If I remove the 2nd to last line

sm_message[0] = temp_message;

the runtime error nolonger occurs, so I’ll assume that my error is caused by a memory exception in ‘thread-local memory’ on the last few lines because the CUDA memory checker doesn’t check that.

As message_share is defined from shared memory

extern __shared__ int sm_data [];
	char4* message_share = (char4*)&sm_data[0];
...
	xmachine_message_pedestrian_location* sm_message = ((xmachine_message_pedestrian_location*)&message_share[message_index]);
	sm_message[0] = temp_message;

Tracing using the memory watcher shows the addresses from the first two sm_data indexes (to calculate the length of sm_data[0]) and the value of message_index;

sm_data [0]0x100[1]0x8ad(1965) 	msg_id 0x04(4)
sm_data [0]0x106[1]0x40a(772) 	msg_id 0x04(4)
sm_data [0]0x0fe[1]0x106(8) 	msg_id 0x124(292)

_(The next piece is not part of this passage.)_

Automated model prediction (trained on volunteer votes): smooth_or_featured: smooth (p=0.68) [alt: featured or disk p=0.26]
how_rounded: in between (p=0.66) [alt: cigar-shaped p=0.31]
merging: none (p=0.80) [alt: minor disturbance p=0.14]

From this I can see that the 3rd call (which matches the number of outputs I get from a printf at this line, when not running through the debugger) would go out of my estimated bounds, which appears to be my problem.
However the address from sm_data[3] at this point matches cell_index_max from message_share which would leave the call inside bounds for what the original author was probably intending. And the actual kernel launch requests 3076 bytes of shared memory.
So I think I need to workout why the shared memory is ‘shrinking’ and if there is a legal way I can carry out the existing bypass.

I solved this by coincidence, when I was starting from scratch applying my fixes in order so I could explain them to the original author. Correcting all instances of char* message_share to the actual type, and then removing the shareOffset method from every one of its uses has stopped the runtime errors from occurring.